Manual backprob of gradient in last layer to loss


I have a model called ‘NET’ which is bunch convolutional layers.
as my loss function I am using soft-dtw which has a work-around to make DTW differentiable. the gradient of soft-dtw is a matrix with the size of my input data (x).

x: input data
Net: CNN
loss: stdw
derivative of loss w.r.t. y = G (matrix)
y = Net(x) --> output data

normally when we calculate loss and do loss.backward(), the gradient of the Loss on last layer w.r.t model params is calculated and back-propagated through the model parameters. however here, my loss function is not a pytorch loss library , it’s a self-define function (soft-dtw). To calculate the gradient of loss w.r.t Net.parameters, I use the chain rule:

derivative of Loss w.r.t y * derivative of y w.r.t model’s parameters
here if I define a Loss class that is inheriting from autograd, and do Loss.backward, is there a way to pass G to loss.backward() so that it uses G as the gradient of last layer and multiply it by the gradient of y w.r.t. model params?

y = Net(x)
loss = SDTWLoss(x,y)
 # gradient of loss w.r.t y is  Loss_grad = G  ,a matrix where G.shape = x.shape

# right now in my loss function I have implemented the code as the following:
class SDTWLoss():
    def __init__(self, y_pred, y):
        self.y_pred = y_pred
        self.y = y
    def forward(self):
        _dtw = SoftDTW(self.y_pred, self.y ,device)
        dtw_value, dtw_grad, dtw_E_mat= _dtw.compute()
        self.dtw_grad = dtw_grad
        dtw_loss = torch.mean(dtw_value)
        return dtw_loss

    def backward(self):
        batch_size, _, n = self.y_pred.shape
        G = jacobian_product_with_expected_sdtw_grad(self.y_pred, self.y, self.dtw_grad,device)
        param_grad = []
        for param in Net.parameters():
        for k in range(batch_size):
            for i in range(n):
                for j,param in enumerate(Net.parameters()):
                     param_grad[j] =param_grad[j]+ (G[k,0,i] * param.grad)

        for j,param in enumerate(Net.parameters()):
            param.grad = param_grad[j]

this code is extremely slow!
I think the fastest way is to have the option of passing G as an input to loss.backward:
‘’’ loss.backward(G) ‘’’’
Any suggestion is appreciated!

Have you tried this?

my understanding is that this example is implementing Relu activation function. I need to implement Loss function for specific case where the last layer’s derivative is calculated manually and is back propagated through the network using chain rule.

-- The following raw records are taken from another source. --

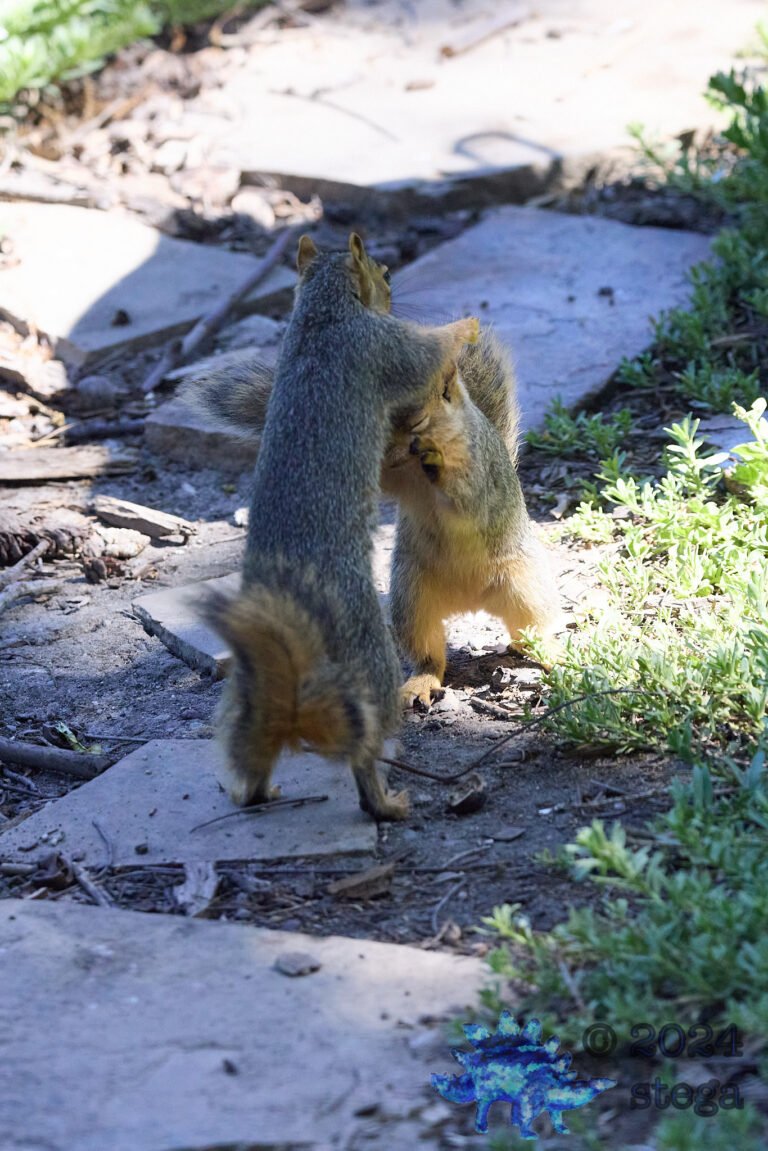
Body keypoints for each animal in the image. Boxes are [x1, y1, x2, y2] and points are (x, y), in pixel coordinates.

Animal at [184, 277, 562, 711]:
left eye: (419, 412)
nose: (391, 444)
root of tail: (470, 602)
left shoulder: (479, 468)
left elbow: (466, 495)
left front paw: (439, 464)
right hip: (411, 600)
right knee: (430, 655)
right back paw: (419, 684)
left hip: (523, 586)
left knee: (533, 630)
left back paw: (551, 654)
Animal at [202, 232, 479, 821]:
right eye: (387, 273)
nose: (395, 294)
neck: (319, 314)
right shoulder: (384, 349)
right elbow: (427, 355)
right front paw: (464, 327)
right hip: (368, 651)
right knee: (364, 746)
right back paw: (385, 801)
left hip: (251, 684)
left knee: (255, 742)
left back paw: (257, 792)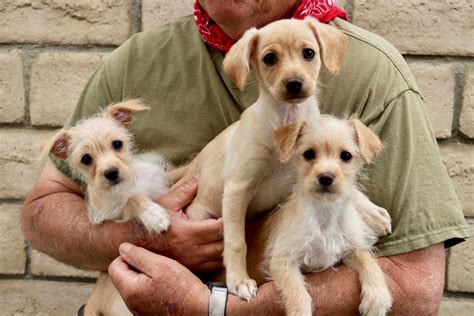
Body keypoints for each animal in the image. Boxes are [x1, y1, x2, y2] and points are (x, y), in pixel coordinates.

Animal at [46, 99, 171, 316]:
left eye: (117, 144)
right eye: (86, 159)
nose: (112, 173)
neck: (127, 185)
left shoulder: (159, 184)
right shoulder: (112, 213)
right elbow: (131, 199)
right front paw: (153, 215)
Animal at [260, 115, 392, 314]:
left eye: (346, 156)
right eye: (308, 154)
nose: (326, 177)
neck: (325, 213)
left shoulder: (353, 248)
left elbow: (370, 263)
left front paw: (377, 298)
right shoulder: (282, 260)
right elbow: (297, 292)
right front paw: (300, 311)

Yeah. This is a relu example, but you can extend this to your own problem. The returned value in backward are the derivatives of the input of the forward, which is the output of the second to the last layer in your case. Your loss is implemented in the forward, or constructed by using the output of the forward. You just need to write your last layer’s derivative manually in the backward.

thanks for clarifying. I am still not completely there.
so let’s say I have the following:

class SDTWLoss(torch.autograd.Function):

def forward( ctx, y_pred, y):
    _dtw = SoftDTW(y_pred, y ,device)
    dtw_value, dtw_grad, dtw_E_mat= _dtw.compute() # calculate loss value for y_prediction and y_actual
    G = jacobian_product_with_expected_sdtw_grad(y_pred, y, dtw_grad,device) # calculate derivative of loss w.r.t. y_pred (last layer of my graph) 
    ctx.save_for_backward(G) #save derviative of Loss w.r.t y for backward
    dtw_loss = torch.mean(dtw_value)

    return dtw_loss

def backward( ctx, grad_output ):

    G = ctx.saved_tensors
    grad_input = grad_output.clone() # is this the derivative of the layer before the last layer w.r.t model's parameters???
    # if so, I should multiply G by grad_input here, right?
    grad_input = G*grad_input

    return grad_input

Does this code make sense?

The logic is correct here.

unfortunately it’s not working yet!
if grad_output is the gradient w.r.t y_predicted, I am calculating it manually (matrix G). what should I multiply it to , to get the gradient w.r.t. model’s params?

You need to do return grad_input, None in your backward as you do not need grads for true y.